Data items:
.....

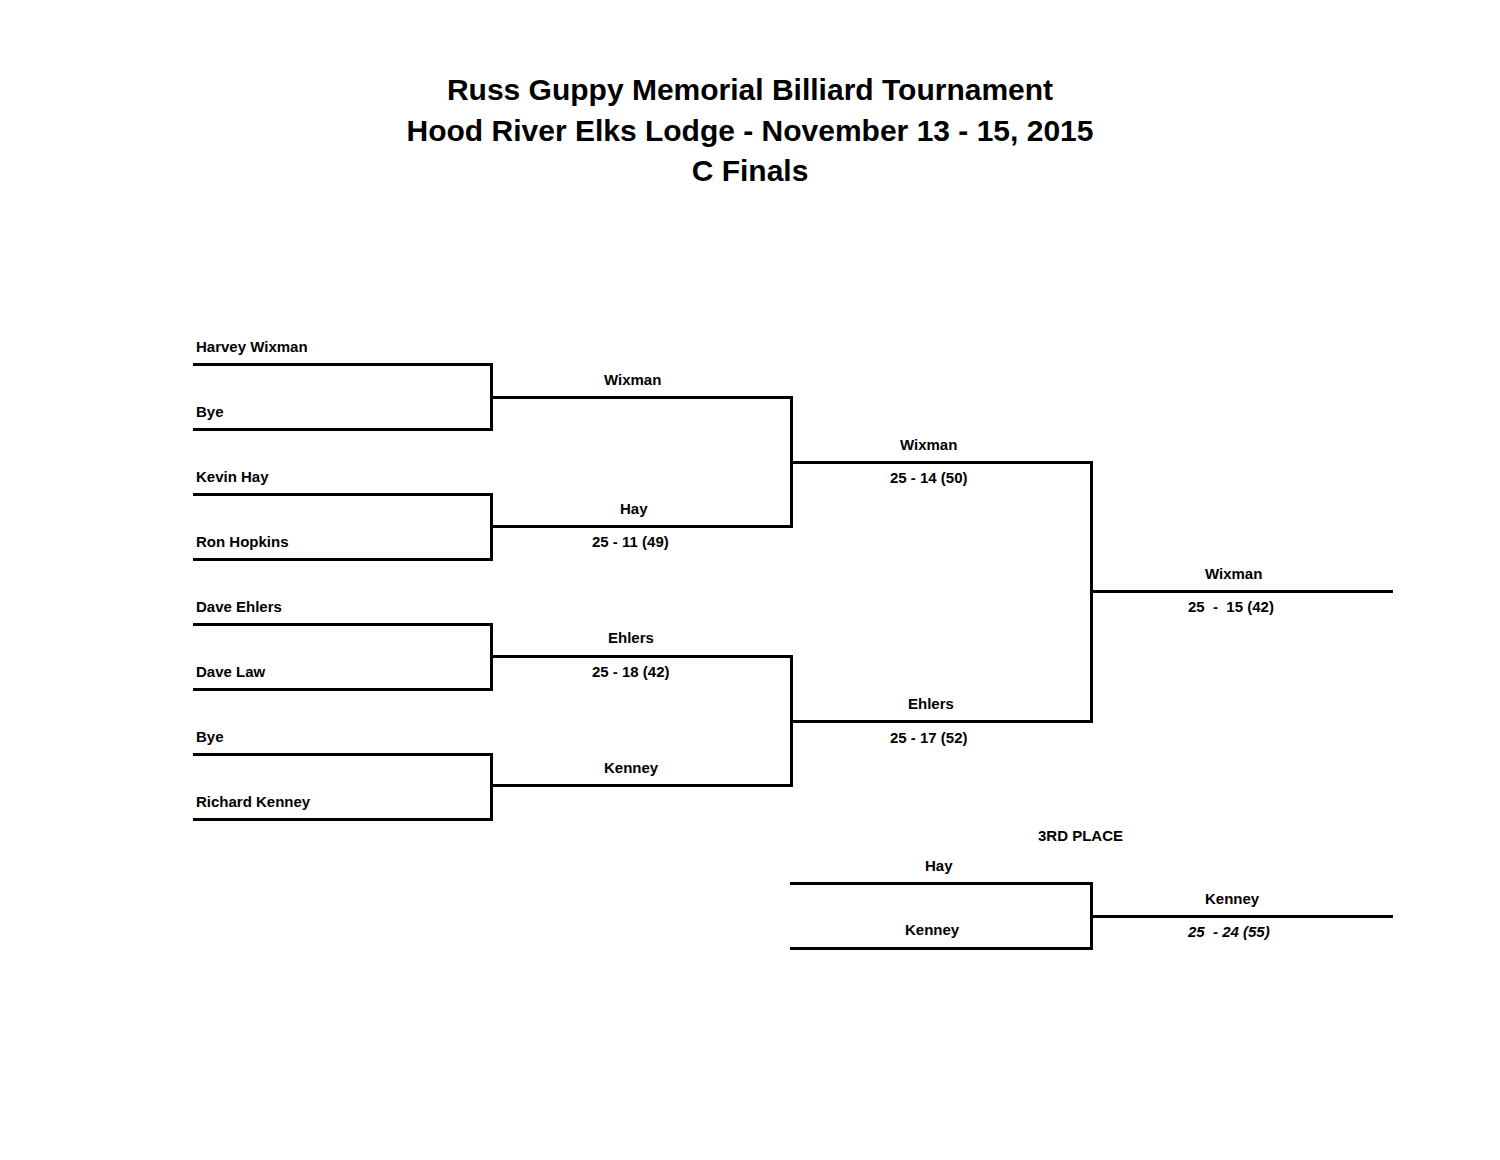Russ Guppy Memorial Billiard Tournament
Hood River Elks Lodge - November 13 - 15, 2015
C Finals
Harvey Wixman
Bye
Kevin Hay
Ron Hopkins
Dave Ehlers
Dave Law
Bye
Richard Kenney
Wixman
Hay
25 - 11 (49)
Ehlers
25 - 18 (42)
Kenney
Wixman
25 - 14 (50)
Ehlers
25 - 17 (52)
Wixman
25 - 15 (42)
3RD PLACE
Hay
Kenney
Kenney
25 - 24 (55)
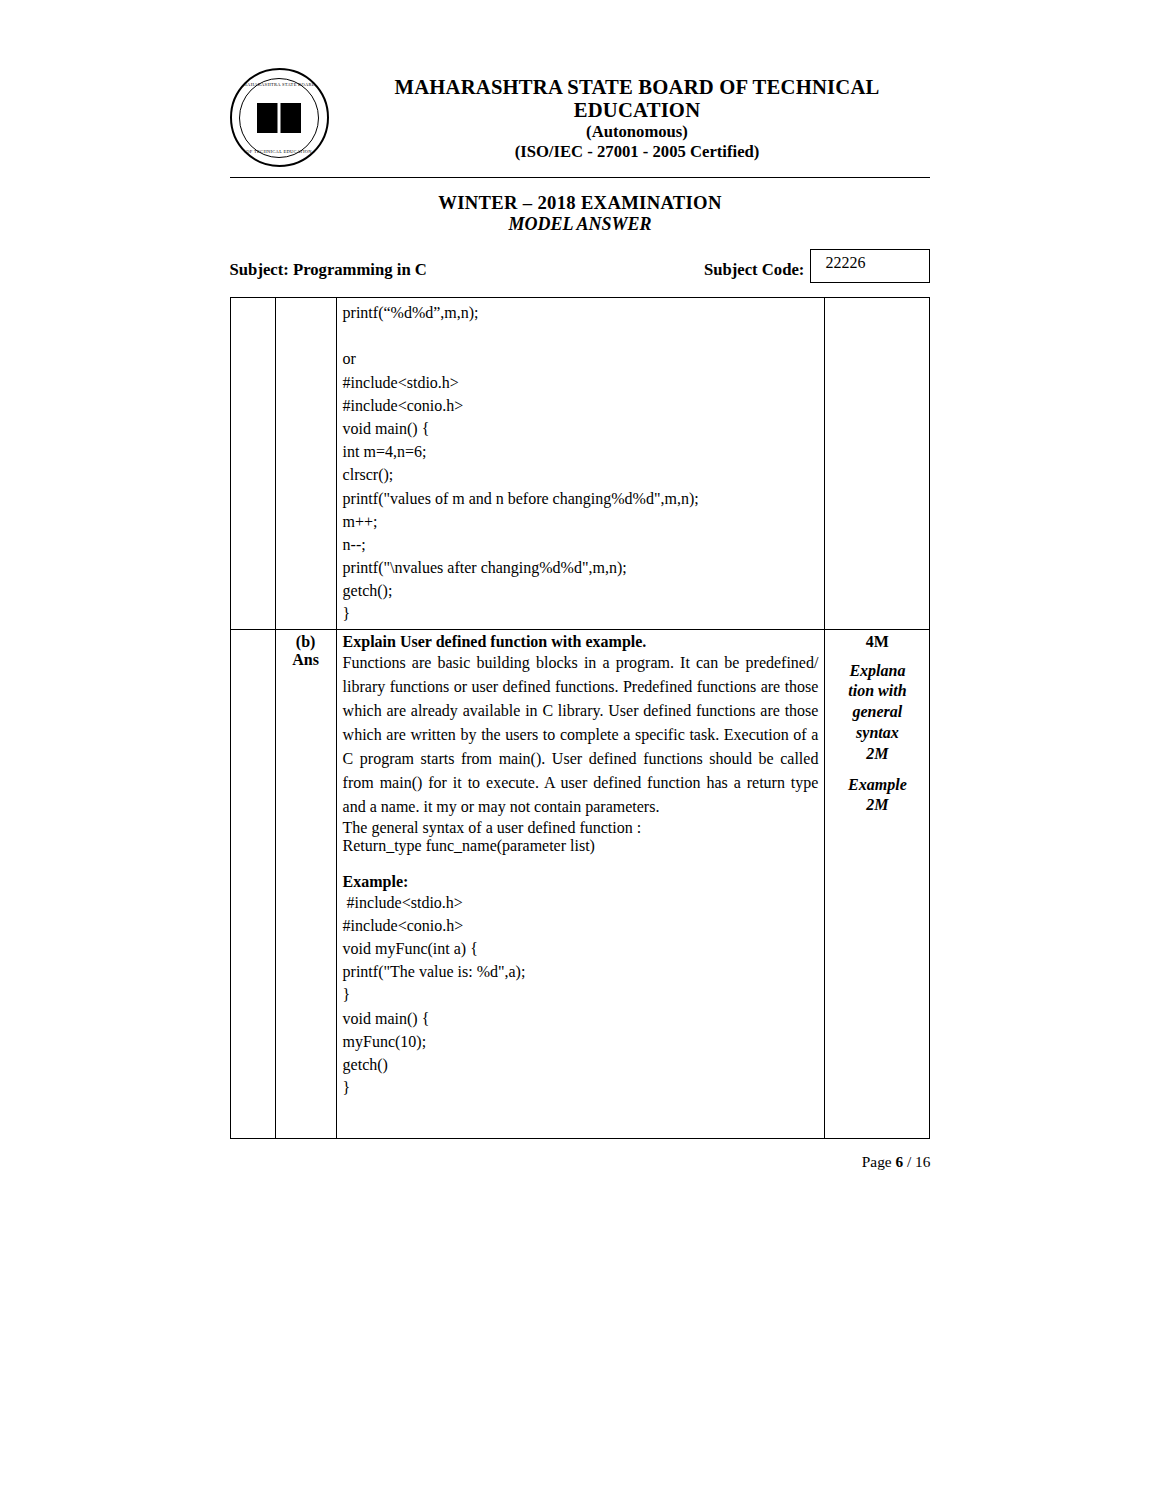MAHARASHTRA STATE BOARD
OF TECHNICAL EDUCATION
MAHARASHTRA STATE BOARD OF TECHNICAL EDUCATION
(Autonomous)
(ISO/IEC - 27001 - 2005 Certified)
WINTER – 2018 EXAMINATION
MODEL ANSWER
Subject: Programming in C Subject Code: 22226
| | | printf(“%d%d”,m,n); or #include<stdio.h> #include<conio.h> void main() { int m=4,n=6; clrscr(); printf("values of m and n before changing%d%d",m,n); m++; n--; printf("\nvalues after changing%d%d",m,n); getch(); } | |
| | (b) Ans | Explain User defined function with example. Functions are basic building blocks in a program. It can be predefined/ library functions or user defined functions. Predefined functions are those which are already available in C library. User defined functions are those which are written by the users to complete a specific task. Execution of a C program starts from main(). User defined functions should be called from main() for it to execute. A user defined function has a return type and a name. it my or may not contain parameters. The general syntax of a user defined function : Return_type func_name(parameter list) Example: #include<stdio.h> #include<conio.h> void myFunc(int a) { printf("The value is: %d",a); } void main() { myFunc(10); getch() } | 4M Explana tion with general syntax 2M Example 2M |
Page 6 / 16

.....

Please output every record above exactly. Leave the pictures out.

• **Solution for this task**:
Russ Guppy Memorial Billiard Tournament
Hood River Elks Lodge - November 13 - 15, 2015
C Finals
Harvey Wixman
Bye
Kevin Hay
Ron Hopkins
Dave Ehlers
Dave Law
Bye
Richard Kenney
Wixman
Hay
25 - 11 (49)
Ehlers
25 - 18 (42)
Kenney
Wixman
25 - 14 (50)
Ehlers
25 - 17 (52)
Wixman
25 - 15 (42)
3RD PLACE
Hay
Kenney
Kenney
25 - 24 (55)
MAHARASHTRA STATE BOARD
OF TECHNICAL EDUCATION
MAHARASHTRA STATE BOARD OF TECHNICAL EDUCATION
(Autonomous)
(ISO/IEC - 27001 - 2005 Certified)
WINTER – 2018 EXAMINATION
MODEL ANSWER
Subject: Programming in C Subject Code: 22226
| | | printf(“%d%d”,m,n); or #include<stdio.h> #include<conio.h> void main() { int m=4,n=6; clrscr(); printf("values of m and n before changing%d%d",m,n); m++; n--; printf("\nvalues after changing%d%d",m,n); getch(); } | |
| | (b) Ans | Explain User defined function with example. Functions are basic building blocks in a program. It can be predefined/ library functions or user defined functions. Predefined functions are those which are already available in C library. User defined functions are those which are written by the users to complete a specific task. Execution of a C program starts from main(). User defined functions should be called from main() for it to execute. A user defined function has a return type and a name. it my or may not contain parameters. The general syntax of a user defined function : Return_type func_name(parameter list) Example: #include<stdio.h> #include<conio.h> void myFunc(int a) { printf("The value is: %d",a); } void main() { myFunc(10); getch() } | 4M Explana tion with general syntax 2M Example 2M |
Page 6 / 16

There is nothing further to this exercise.